Unit tests instead can cost developers time with the need to adapt them due to internal implementation detail changes that don't impact the final behavior of the software in any way, and thus the effort spent on them should be kept under control.

Those two models are the most common ways to distribute your tests, but more best practices are involved when thinking of testing distribution and coverage.

Testing distribution and coverage

While the importance of testing is widely recognized, there is also general agreement that test suites have a diminishing return.

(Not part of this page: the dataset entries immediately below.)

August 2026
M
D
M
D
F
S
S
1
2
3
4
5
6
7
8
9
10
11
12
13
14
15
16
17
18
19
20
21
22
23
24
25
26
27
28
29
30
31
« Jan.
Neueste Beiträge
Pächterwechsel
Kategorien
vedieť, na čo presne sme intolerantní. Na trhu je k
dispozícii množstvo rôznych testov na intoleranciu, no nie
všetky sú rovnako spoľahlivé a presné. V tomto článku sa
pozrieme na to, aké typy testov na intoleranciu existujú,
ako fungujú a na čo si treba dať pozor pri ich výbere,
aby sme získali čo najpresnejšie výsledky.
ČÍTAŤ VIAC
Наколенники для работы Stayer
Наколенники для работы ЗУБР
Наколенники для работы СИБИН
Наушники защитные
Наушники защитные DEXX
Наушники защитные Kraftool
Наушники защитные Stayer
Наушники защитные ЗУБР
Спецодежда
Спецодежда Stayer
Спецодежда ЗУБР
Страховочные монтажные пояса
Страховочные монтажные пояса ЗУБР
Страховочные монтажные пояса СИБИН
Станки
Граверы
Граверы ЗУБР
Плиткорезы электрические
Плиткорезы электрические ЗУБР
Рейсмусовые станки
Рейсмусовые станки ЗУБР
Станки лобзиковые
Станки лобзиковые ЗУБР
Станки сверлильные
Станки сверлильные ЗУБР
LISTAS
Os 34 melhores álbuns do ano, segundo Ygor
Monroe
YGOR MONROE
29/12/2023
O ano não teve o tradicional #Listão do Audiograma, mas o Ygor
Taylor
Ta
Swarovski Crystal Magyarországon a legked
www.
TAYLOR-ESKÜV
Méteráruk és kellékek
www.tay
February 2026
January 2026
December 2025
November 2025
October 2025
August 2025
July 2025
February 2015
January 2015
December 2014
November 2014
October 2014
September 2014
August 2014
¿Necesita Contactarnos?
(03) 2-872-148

There is little point in wasting hours on testing plain getters and setters or testing internal/private methods. The sweet spot is said to be around 80% of code coverage, even though I think that really depends on the language in use – the more expressive your language is, the less code you have to write to perform complex actions. And all complex actions should be properly tested, so in the case of Python, the sweet spots probably lies more in the range of 90%. But there are cases, such as porting projects from Python 2 to Python 3, where code coverage of 100% is the only way you can confirm that you haven't changed any behavior at all in the process of porting your code base.

Last but not least, most testing practices related to test-driven development take care of the testing practice up to the release point. It's important to keep in mind that when the software is released, the testing process hasn't finished.

Many teams forget to set up proper system tests and don't have a way to identify and reproduce issues that can only happen in production environments with real concurrent users and large amounts of data. Having staging environments and a suite to simulate incidents or real users' behaviors might be the only way to spot bugs that only happen after days of continuous use of the system. And some companies go as far as testing the production system with tools that inject real problems continuously for the sole purpose of verifying that the system is solid.